# Forum > World of Warcraft > World of Warcraft Bots and Programs > WoW Bots Questions & Requests >  Looking for No Clip Hack on MoP.

## Rupson

I need to pass throug the doors in Guo-Lai ruins.

I searched almost everywhere but i couldn't find anyone.

Any suggest ?

----------


## Terrassen

The fly mode of O-hack.

----------


## Clotic

> The fly mode of O-hack.


O hack got removed for some weird reason the publisher don't wanna tell us about :d

----------


## Wilbo007

Noclip is flying and anti- collision right, but since an update only WMO and M2 anti collision is possible, going underground causes a disconnect. The doors in the Guo-Lai ruins are M2 so, there is no free public anti-M2 collision but if you're looking for one check out WoWPlus.

----------


## redev1

google mmolazy / erus

----------


## Jaladhjin

I don't believe Erus is free either..if it were up to me I'd go for WoW-Plus.net




> O hack got removed for some weird reason the publisher don't wanna tell us about :d


My theory is this project went the way of anything & everything free..

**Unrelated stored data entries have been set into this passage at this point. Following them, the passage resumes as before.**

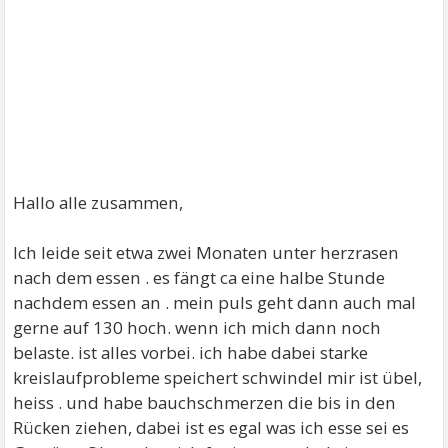
Hallo alle zusammen,
Ich leide seit etwa zwei Monaten unter herzrasen
nach dem essen . es fängt ca eine halbe Stunde
nachdem essen an . mein puls geht dann auch mal
gerne auf 130 hoch. wenn ich mich dann noch
belaste. ist alles vorbei. ich habe dabei starke
kreislaufprobleme speichert schwindel mir ist übel,
heiss . und habe bauchschmerzen die bis in den
Rücken ziehen, dabei ist es egal was ich esse sei es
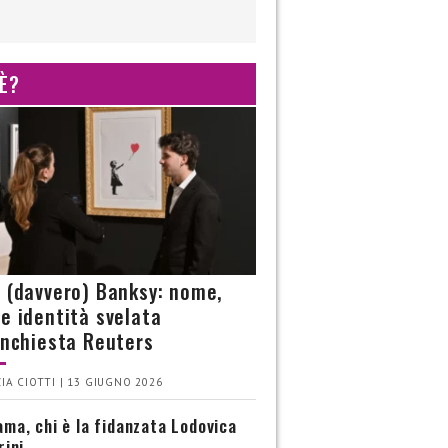
 È?
è (davvero) Banksy: nome,
 e identità svelata
’inchiesta Reuters
IA CIOTTI | 13 GIUGNO 2026
ma, chi è la fidanzata Lodovica
rini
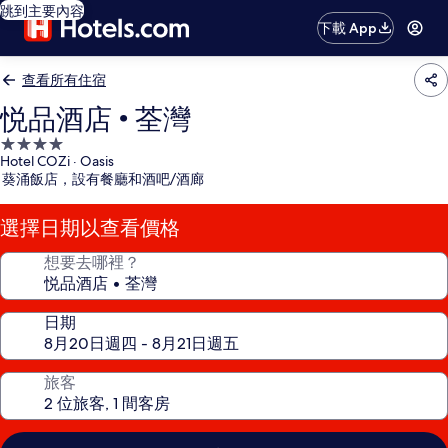
跳到主要內容
下載 App
查看所有住宿
悦品酒店 • 荃灣
4.0
Hotel COZi · Oasis
星
葵涌飯店，設有餐廳和酒吧/酒廊
級
住
選擇日期以查看價格
宿
想要去哪裡？
日期
旅客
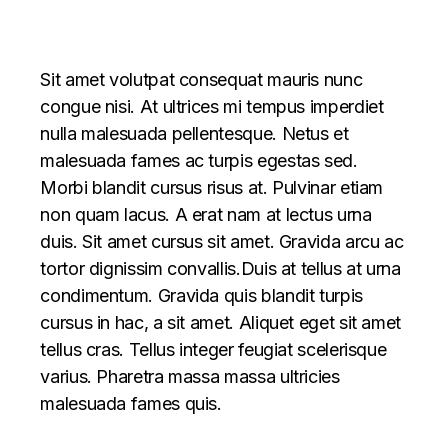
Sit amet volutpat consequat mauris nunc
congue nisi. At ultrices mi tempus imperdiet
nulla malesuada pellentesque. Netus et
malesuada fames ac turpis egestas sed.
Morbi blandit cursus risus at. Pulvinar etiam
non quam lacus. A erat nam at lectus urna
duis. Sit amet cursus sit amet. Gravida arcu ac
tortor dignissim convallis.Duis at tellus at urna
condimentum. Gravida quis blandit turpis
cursus in hac, a sit amet. Aliquet eget sit amet
tellus cras. Tellus integer feugiat scelerisque
varius. Pharetra massa massa ultricies
malesuada fames quis.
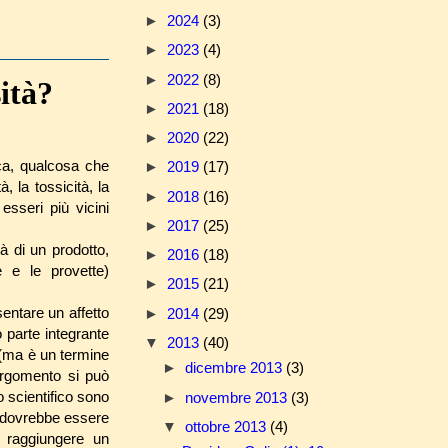
►
2024
(3)
►
2023
(4)
►
2022
(8)
ità?
►
2021
(18)
►
2020
(22)
rca, qualcosa che
►
2019
(17)
 la tossicità, la
►
2018
(16)
esseri più vicini
►
2017
(25)
tà di un prodotto,
►
2016
(18)
e e le provette)
►
2015
(21)
sentare un affetto
►
2014
(29)
o parte integrante
▼
2013
(40)
 (ma è un termine
►
dicembre 2013
(3)
 argomento si può
 scientifico sono
►
novembre 2013
(3)
non dovrebbe essere
▼
ottobre 2013
(4)
 raggiungere un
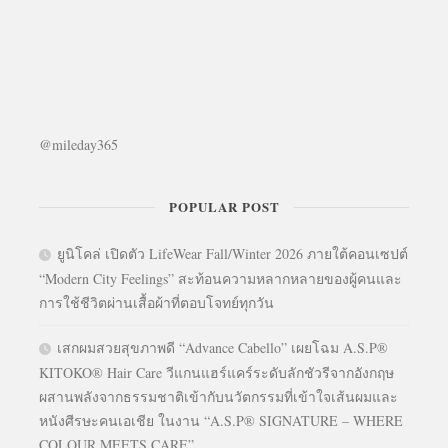
@mileday365
POPULAR POST
ยูนิโคล่ เปิดตัว LifeWear Fall/Winter 2026 ภายใต้คอนเซปต์
“Modern City Feelings” สะท้อนความหลากหลายของผู้คนและ
การใช้ชีวิตผ่านเสื้อผ้าที่ตอบโจทย์ทุกวัน
เสกผมสวยสุขภาพดี “Advance Cabello” เผยโฉม A.S.P®
KITOKO® Hair Care วีแกนแฮร์แคร์ระดับลักชัวรีจากอังกฤษ
ผสานพลังจากธรรมชาติเข้ากับนวัตกรรมที่เข้าใจเส้นผมและ
หนังศีรษะคนเอเชีย ในงาน “A.S.P® SIGNATURE – WHERE
COLOUR MEETS CARE”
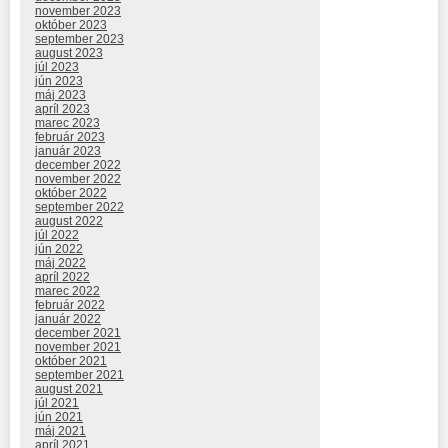
november 2023
október 2023
september 2023
august 2023
júl 2023
jún 2023
máj 2023
apríl 2023
marec 2023
február 2023
január 2023
december 2022
november 2022
október 2022
september 2022
august 2022
júl 2022
jún 2022
máj 2022
apríl 2022
marec 2022
február 2022
január 2022
december 2021
november 2021
október 2021
september 2021
august 2021
júl 2021
jún 2021
máj 2021
apríl 2021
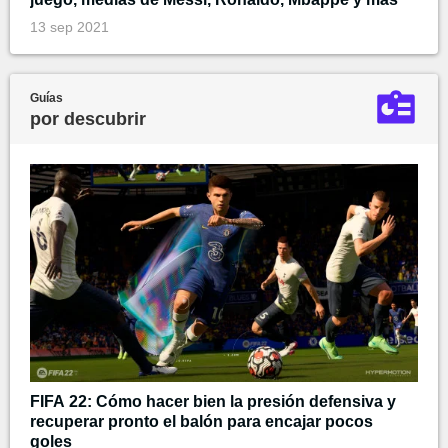
13 sep 2021
Guías
por descubrir
FIFA 22: Cómo hacer bien la presión defensiva y
recuperar pronto el balón para encajar pocos
goles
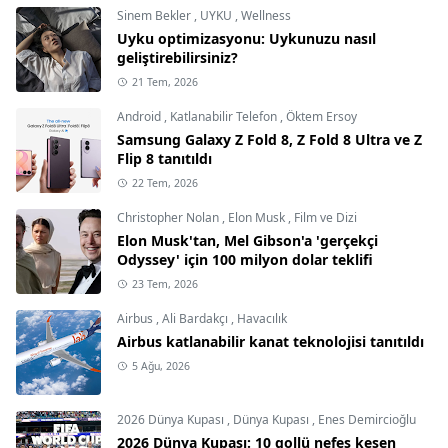
Sinem Bekler
,
UYKU
,
Wellness
Uyku optimizasyonu: Uykunuzu nasıl
geliştirebilirsiniz?
21 Tem, 2026
Android
,
Katlanabilir Telefon
,
Öktem Ersoy
Samsung Galaxy Z Fold 8, Z Fold 8 Ultra ve Z
Flip 8 tanıtıldı
22 Tem, 2026
Christopher Nolan
,
Elon Musk
,
Film ve Dizi
Elon Musk'tan, Mel Gibson'a 'gerçekçi
Odyssey' için 100 milyon dolar teklifi
23 Tem, 2026
Airbus
,
Ali Bardakçı
,
Havacılık
Airbus katlanabilir kanat teknolojisi tanıtıldı
5 Ağu, 2026
2026 Dünya Kupası
,
Dünya Kupası
,
Enes Demircioğlu
2026 Dünya Kupası: 10 gollü nefes kesen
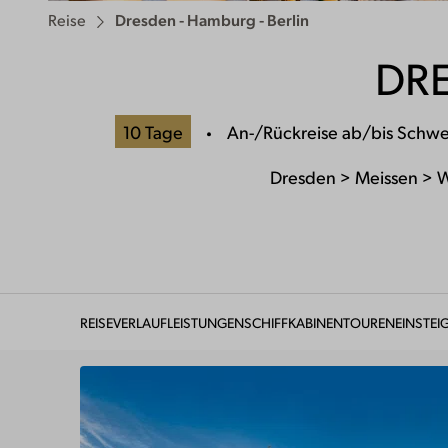
Reise
Dresden - Hamburg - Berlin
DRE
10 Tage
An-/Rückreise ab/bis Schwe
Dresden > Meissen > 
REISEVERLAUF
LEISTUNGEN
SCHIFF
KABINEN
TOUREN
EINSTEI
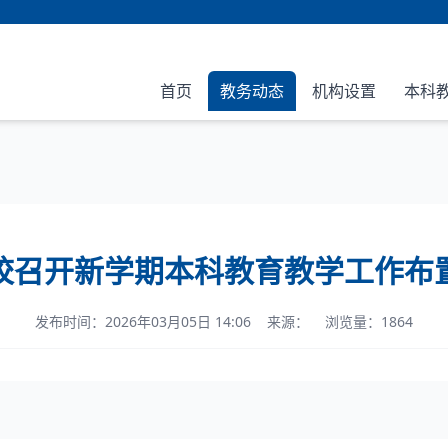
首页
教务动态
机构设置
本科
校召开新学期本科教育教学工作布
发布时间：2026年03月05日 14:06 来源： 浏览量：1864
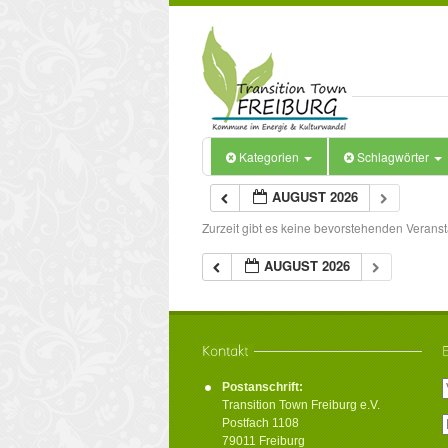
Kategorien
Schlagwörter
AUGUST 2026
Zurzeit gibt es keine bevorstehenden Veranst
AUGUST 2026
Postanschrift:
Transition Town Freiburg e.V.
Postfach 1108
79011 Freiburg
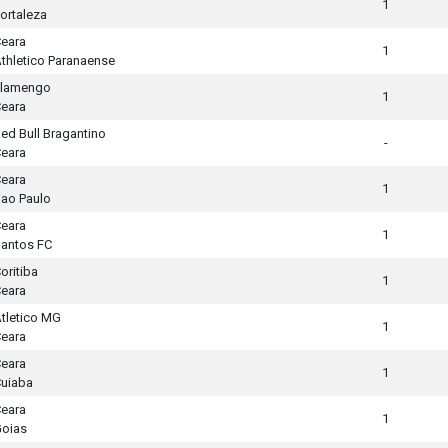
1
ortaleza
eara
1
thletico Paranaense
Flamengo
1
eara
ed Bull Bragantino
-
eara
eara
1
ao Paulo
eara
1
antos FC
oritiba
1
eara
tletico MG
1
eara
eara
1
uiaba
eara
1
oias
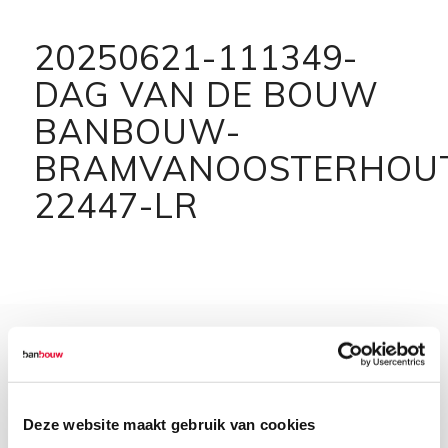
20250621-111349-
DAG VAN DE BOUW
BANBOUW-
BRAMVANOOSTERHOU
22447-LR
Deze website maakt gebruik van cookies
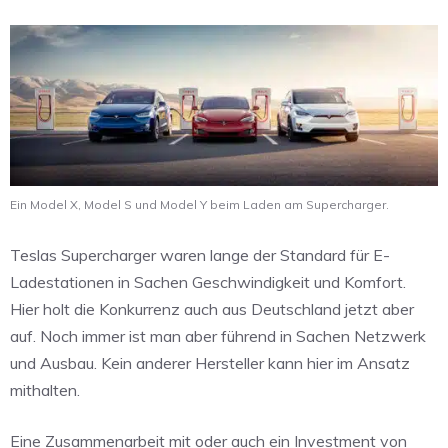
Ein Model X, Model S und Model Y beim Laden am Supercharger.
Teslas Supercharger waren lange der Standard für E-
Ladestationen in Sachen Geschwindigkeit und Komfort.
Hier holt die Konkurrenz auch aus Deutschland jetzt aber
auf. Noch immer ist man aber führend in Sachen Netzwerk
und Ausbau. Kein anderer Hersteller kann hier im Ansatz
mithalten.
Eine Zusammenarbeit mit oder auch ein Investment von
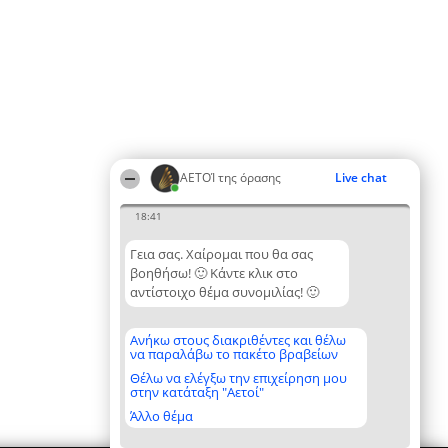
ΑΕΤΟΊ της όρασης
Live chat
18:41
Γεια σας. Χαίρομαι που θα σας
βοηθήσω! 🙂 Κάντε κλικ στο
αντίστοιχο θέμα συνομιλίας! 🙂
Ανήκω στους διακριθέντες και θέλω
να παραλάβω το πακέτο βραβείων
Θέλω να ελέγξω την επιχείρηση μου
στην κατάταξη "Αετοί"
Άλλο θέμα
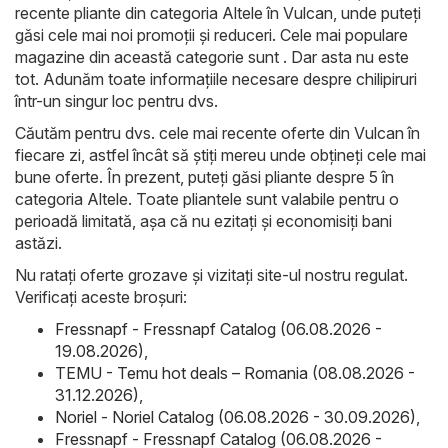
recente pliante din categoria Altele în Vulcan, unde puteți
găsi cele mai noi promoții și reduceri. Cele mai populare
magazine din această categorie sunt . Dar asta nu este
tot. Adunăm toate informațiile necesare despre chilipiruri
într-un singur loc pentru dvs.
Căutăm pentru dvs. cele mai recente oferte din Vulcan în
fiecare zi, astfel încât să știți mereu unde obțineți cele mai
bune oferte. În prezent, puteți găsi pliante despre 5 în
categoria Altele. Toate pliantele sunt valabile pentru o
perioadă limitată, așa că nu ezitați și economisiți bani
astăzi.
Nu ratați oferte grozave și vizitați site-ul nostru regulat.
Verificați aceste broșuri:
Fressnapf - Fressnapf Catalog (06.08.2026 -
19.08.2026)
,
TEMU - Temu hot deals – Romania (08.08.2026 -
31.12.2026)
,
Noriel - Noriel Catalog (06.08.2026 - 30.09.2026)
,
Fressnapf - Fressnapf Catalog (06.08.2026 -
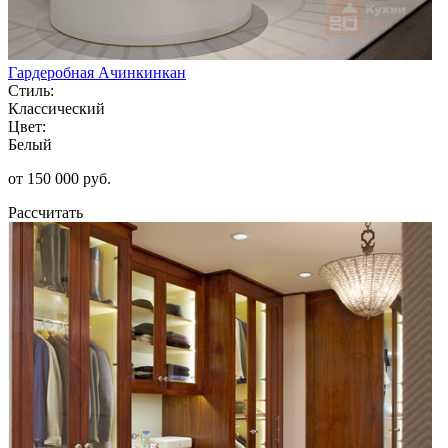
Гардеробная Ачинкинкан
Стиль:
Классический
Цвет:
Белый
от 150 000 руб.
Рассчитать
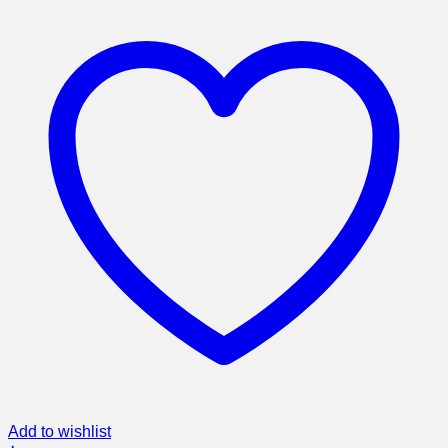
Add to wishlist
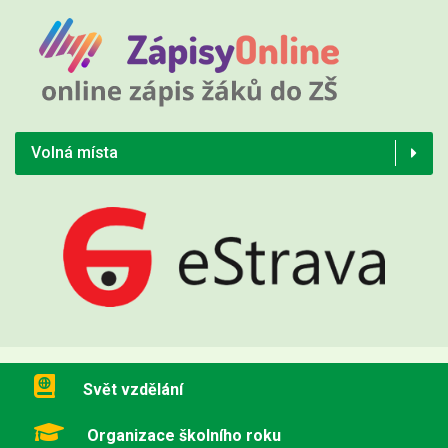
Volná místa
Svět vzdělání
Organizace školního roku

If you aren't making money off it..someone will..& I saw talk of some people tried to make money off OHack specifically calling it their own..

People today think..why should I spend time & effort on something & get nothing..bug reports..complaints..accusations of malicious software..

One day someone will find a way to charge for the sun..the actual sun..you wait..it'll happen..

Cities will tax the time you spend driving because you're wearing on their roads..

Anything free is an opportunity these days ;-)

Oh sorry..so sorry..SORRY my time isn't spend coding for you..that's the usual defense..valid as it may be & it certainly is..

----------


## alucard1

use lag7, you can find it somewhere on these forums if you search, just set it to 8 seconds.

Get on your mount, hit hotkey when you're about to fly into the halls, you will be able to fly all the wya to the doors and they wont be spawned and you can just pass through them.

----------